DATA SUPPLIED →
· · · · · · ·
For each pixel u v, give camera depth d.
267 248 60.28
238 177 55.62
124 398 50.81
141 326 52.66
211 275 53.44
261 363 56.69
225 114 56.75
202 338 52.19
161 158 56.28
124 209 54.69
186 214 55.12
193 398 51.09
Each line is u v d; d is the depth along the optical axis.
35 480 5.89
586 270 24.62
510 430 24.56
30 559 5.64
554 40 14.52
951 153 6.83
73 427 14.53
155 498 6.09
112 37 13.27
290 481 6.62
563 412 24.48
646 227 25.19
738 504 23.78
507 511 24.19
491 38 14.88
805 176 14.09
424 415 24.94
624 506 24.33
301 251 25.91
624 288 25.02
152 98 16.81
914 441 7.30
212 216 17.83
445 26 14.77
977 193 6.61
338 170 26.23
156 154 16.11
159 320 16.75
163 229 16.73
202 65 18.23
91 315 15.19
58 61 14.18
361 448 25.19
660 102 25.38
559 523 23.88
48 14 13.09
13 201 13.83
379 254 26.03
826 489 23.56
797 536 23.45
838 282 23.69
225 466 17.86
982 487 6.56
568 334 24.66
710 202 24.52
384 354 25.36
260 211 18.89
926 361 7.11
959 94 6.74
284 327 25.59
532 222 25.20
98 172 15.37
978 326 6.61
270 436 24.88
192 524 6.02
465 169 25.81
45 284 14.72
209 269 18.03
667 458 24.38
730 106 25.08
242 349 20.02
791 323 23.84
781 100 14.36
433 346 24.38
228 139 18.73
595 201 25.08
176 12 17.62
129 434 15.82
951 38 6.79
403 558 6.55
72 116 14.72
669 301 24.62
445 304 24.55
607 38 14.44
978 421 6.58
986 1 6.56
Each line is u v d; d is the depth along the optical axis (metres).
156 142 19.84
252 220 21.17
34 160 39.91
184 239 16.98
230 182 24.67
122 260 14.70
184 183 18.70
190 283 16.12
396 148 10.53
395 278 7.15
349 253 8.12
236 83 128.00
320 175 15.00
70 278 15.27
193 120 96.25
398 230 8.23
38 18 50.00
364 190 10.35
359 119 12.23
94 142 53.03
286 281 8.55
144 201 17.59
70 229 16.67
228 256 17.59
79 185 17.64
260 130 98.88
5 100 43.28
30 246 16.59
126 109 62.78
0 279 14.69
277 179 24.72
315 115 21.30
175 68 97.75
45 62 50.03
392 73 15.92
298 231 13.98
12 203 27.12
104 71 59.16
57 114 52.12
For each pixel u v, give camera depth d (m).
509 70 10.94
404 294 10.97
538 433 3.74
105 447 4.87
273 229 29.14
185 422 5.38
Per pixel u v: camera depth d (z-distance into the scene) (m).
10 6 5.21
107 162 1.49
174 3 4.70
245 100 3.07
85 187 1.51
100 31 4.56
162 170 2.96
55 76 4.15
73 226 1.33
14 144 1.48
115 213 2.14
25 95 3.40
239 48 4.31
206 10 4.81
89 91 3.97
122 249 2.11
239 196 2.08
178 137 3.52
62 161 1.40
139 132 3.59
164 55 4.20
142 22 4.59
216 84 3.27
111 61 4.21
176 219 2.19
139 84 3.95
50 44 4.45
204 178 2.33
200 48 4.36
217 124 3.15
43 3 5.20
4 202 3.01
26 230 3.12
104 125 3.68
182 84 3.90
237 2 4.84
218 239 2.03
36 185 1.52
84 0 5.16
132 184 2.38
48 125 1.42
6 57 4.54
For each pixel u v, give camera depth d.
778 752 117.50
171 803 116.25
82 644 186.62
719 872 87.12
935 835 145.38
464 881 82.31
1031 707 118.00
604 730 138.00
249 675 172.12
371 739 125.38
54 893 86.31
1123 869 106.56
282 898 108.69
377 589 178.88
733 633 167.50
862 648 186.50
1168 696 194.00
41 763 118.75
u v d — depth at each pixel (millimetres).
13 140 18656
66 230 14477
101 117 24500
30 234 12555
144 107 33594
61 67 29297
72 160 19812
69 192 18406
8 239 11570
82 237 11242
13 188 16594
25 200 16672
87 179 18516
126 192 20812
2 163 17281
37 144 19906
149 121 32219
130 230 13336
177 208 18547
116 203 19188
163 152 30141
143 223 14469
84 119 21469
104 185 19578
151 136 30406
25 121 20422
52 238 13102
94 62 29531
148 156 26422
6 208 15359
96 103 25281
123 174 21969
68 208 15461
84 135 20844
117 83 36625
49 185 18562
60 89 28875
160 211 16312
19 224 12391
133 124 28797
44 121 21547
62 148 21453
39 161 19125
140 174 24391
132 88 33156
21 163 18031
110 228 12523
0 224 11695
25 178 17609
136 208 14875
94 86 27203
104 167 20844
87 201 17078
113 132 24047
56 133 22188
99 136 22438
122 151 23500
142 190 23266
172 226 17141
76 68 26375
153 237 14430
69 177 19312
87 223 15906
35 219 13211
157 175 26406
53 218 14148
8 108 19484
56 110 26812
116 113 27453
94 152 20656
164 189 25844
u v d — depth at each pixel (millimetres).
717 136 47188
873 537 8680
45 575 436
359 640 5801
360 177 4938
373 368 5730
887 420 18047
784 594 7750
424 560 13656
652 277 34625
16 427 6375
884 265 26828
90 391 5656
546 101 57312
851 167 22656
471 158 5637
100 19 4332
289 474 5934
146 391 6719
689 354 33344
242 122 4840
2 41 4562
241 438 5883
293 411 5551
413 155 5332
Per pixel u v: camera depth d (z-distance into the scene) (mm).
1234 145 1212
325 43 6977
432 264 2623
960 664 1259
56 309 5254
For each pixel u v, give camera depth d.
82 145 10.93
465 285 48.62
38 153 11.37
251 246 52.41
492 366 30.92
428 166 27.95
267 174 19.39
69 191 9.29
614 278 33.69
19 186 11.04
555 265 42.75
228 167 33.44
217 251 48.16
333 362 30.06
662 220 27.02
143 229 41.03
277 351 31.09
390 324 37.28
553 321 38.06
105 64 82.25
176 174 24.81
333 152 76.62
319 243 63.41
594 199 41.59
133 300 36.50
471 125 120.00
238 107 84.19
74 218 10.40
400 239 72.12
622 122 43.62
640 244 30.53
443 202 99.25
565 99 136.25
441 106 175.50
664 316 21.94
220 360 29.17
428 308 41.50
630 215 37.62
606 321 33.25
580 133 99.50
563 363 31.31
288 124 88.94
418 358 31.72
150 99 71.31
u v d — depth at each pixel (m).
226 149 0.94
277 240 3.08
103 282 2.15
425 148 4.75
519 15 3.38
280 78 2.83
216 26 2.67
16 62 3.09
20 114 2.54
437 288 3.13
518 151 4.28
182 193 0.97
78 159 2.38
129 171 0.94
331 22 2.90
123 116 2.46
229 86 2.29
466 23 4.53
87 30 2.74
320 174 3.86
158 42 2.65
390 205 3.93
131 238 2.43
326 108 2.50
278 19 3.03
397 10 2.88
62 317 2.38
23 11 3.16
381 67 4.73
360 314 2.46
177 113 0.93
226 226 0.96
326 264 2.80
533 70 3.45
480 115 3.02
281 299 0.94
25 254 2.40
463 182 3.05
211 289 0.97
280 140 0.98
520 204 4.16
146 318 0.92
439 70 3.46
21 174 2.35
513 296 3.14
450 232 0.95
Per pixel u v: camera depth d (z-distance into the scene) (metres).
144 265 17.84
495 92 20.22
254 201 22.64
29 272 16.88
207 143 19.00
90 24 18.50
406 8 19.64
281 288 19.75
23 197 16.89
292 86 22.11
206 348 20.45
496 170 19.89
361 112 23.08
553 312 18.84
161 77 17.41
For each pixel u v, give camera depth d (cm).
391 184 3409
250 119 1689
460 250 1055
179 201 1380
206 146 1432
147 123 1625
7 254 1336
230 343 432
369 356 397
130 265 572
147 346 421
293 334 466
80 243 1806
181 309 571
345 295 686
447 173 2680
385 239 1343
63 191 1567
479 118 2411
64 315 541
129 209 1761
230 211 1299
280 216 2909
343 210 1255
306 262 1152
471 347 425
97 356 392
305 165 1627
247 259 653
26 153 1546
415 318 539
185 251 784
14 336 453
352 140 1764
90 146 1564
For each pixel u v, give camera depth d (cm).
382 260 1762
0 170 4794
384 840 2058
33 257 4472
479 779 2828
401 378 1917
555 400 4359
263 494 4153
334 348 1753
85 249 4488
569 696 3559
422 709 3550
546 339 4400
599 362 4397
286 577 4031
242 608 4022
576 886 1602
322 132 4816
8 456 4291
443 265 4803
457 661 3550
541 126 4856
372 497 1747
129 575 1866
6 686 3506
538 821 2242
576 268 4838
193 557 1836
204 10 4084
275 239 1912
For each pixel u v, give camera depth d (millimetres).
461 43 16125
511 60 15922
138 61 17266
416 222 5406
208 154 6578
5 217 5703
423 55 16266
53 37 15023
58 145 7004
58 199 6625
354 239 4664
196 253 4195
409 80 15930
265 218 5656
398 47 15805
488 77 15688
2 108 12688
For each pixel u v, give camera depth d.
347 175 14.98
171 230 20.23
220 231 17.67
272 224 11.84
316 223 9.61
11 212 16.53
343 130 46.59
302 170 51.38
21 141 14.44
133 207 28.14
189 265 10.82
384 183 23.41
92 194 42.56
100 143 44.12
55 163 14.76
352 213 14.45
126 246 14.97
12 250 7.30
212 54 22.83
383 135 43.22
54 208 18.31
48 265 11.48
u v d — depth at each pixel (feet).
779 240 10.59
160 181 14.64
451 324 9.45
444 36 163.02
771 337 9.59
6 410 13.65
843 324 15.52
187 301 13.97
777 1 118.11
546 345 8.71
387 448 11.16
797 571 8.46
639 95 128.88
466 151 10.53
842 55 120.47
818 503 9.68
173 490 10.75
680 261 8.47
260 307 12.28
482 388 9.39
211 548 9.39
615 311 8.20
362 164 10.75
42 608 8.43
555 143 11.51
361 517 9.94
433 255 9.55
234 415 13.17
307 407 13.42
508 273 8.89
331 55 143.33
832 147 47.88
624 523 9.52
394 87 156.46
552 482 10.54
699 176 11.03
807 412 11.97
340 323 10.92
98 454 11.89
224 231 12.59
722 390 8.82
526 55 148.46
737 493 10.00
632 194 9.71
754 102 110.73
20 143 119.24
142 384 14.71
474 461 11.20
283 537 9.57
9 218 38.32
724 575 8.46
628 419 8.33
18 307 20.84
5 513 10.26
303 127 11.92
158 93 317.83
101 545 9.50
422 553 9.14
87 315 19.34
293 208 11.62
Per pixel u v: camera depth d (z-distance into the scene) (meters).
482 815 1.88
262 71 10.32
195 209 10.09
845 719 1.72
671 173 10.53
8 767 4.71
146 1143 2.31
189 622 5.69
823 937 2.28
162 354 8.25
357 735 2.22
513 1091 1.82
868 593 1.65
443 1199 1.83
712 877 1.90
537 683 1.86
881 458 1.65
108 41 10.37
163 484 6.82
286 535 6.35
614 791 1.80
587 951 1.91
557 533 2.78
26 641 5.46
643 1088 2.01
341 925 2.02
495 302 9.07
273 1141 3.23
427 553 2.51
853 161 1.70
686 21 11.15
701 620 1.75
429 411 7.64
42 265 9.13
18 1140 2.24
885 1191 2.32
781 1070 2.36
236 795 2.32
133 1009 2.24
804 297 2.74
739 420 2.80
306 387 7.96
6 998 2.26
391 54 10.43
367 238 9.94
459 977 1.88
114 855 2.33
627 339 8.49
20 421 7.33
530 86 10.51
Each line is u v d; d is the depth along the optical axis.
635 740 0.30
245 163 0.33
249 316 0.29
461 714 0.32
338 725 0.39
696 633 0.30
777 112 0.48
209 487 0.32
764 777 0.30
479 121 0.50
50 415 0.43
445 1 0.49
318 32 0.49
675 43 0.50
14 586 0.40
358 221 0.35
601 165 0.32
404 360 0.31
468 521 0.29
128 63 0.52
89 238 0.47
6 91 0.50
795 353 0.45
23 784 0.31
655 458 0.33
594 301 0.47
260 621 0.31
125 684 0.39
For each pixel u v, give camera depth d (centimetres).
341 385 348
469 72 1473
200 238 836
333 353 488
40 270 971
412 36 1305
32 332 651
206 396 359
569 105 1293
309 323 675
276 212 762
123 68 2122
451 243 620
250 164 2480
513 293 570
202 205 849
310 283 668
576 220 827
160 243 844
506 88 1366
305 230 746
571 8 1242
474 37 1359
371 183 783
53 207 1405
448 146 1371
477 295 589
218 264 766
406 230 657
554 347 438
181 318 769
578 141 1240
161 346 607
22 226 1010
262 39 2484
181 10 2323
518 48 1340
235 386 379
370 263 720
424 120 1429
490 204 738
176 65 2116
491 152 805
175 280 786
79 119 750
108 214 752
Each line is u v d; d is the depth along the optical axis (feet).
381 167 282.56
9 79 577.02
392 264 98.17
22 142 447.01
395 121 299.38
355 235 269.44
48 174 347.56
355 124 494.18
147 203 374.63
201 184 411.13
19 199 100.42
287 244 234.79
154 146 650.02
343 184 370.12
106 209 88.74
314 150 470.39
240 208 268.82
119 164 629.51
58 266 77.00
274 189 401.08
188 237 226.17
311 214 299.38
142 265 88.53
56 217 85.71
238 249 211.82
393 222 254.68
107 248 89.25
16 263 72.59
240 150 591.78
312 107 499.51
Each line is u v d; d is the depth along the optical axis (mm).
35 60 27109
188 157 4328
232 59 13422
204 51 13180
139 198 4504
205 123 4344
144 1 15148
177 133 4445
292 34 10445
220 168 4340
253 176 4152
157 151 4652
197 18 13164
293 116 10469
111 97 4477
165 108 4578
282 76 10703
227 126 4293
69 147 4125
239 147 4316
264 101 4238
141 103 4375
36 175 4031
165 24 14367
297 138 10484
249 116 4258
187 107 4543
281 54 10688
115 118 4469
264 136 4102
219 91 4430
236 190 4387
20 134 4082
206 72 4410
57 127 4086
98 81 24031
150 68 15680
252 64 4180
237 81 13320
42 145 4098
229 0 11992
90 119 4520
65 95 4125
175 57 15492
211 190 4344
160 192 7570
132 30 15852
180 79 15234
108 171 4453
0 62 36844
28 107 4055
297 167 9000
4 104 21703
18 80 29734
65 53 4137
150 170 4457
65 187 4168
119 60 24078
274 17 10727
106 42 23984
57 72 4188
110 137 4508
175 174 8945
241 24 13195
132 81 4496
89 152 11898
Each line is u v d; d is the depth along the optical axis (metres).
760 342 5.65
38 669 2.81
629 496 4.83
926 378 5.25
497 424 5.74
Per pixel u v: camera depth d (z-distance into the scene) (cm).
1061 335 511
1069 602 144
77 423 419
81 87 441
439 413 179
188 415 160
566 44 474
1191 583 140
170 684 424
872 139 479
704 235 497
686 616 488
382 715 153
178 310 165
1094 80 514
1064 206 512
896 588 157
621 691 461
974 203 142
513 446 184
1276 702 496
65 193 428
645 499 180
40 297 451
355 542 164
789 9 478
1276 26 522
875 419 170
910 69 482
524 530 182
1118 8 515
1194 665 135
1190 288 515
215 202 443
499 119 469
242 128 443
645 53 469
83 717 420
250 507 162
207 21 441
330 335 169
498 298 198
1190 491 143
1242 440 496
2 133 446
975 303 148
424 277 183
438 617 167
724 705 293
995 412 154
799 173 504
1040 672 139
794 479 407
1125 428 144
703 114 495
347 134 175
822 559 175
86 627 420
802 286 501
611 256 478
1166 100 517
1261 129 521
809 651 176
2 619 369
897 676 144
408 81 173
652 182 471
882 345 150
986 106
· · · · · · ·
EXERCISE → Copy all lines of the preceding data that hold the word "distance".

YOUR RESPONSE →
Per pixel u v: camera depth d (z-distance into the scene) (m).
Per pixel u v: camera depth d (z-distance into the scene) (mm).
Per pixel u v: camera depth d (z-distance into the scene) (metres).
Per pixel u v: camera depth d (z-distance into the scene) (meters).
Per pixel u v: camera depth d (z-distance into the scene) (cm).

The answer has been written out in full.